Of course, Sharon doesn’t want the Palestinians to see Israel’s withdrawal from Gaza as a reward for Arab terrorism. He has been making sure to drive that point home by weakening the terrorists before the Israeli Army pulls out. Hence, the recent targeted killing of Hamas leader Sheik Ahmed Yassin and Saturday’s successful hit on Abdel Aziz Rantisi, the pediatrician-cum-killer who took over from Yassin. In case Hamas & co. still don’t get the message, the Israelis also have announced that even after withdrawal, their army will counterstrike if Gaza-based terrorism continues.

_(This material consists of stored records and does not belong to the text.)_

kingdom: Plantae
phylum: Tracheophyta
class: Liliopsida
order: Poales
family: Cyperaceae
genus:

One of the best parts of Sharon’s plan is his offer to turn over the buildings and homes in Israel’s soon-to-be-abandoned Gaza settlements to needy Palestinian families. There’s one condition: Some international body will have to guarantee that the homes actually go to refugee families and not to Hamas terrorists or friends of Arafat and other well-connected Palestinians. Without that guarantee, Sharon said, he’ll have the settlements dynamited before the Israelis leave.
And then there is the most important of all declarations: America is backing the Israelis on their position that the so-called right of return is valid only for entry into a future Palestinian state and not to the Jewish state, thus thwarting the Arab attempt to destroy Israel by cramming millions of so-called Palestinian refugees down its throat.
And Richard concludes with an observation and a recommendation for the Palestinians:
The Palestinians have a long history of rejecting Israeli offers, only to see the dream of peace, prosperity and their own state recede farther over the horizon. This time, they should accept Sharon’s plan not as an outrageous insult but as a great opportunity.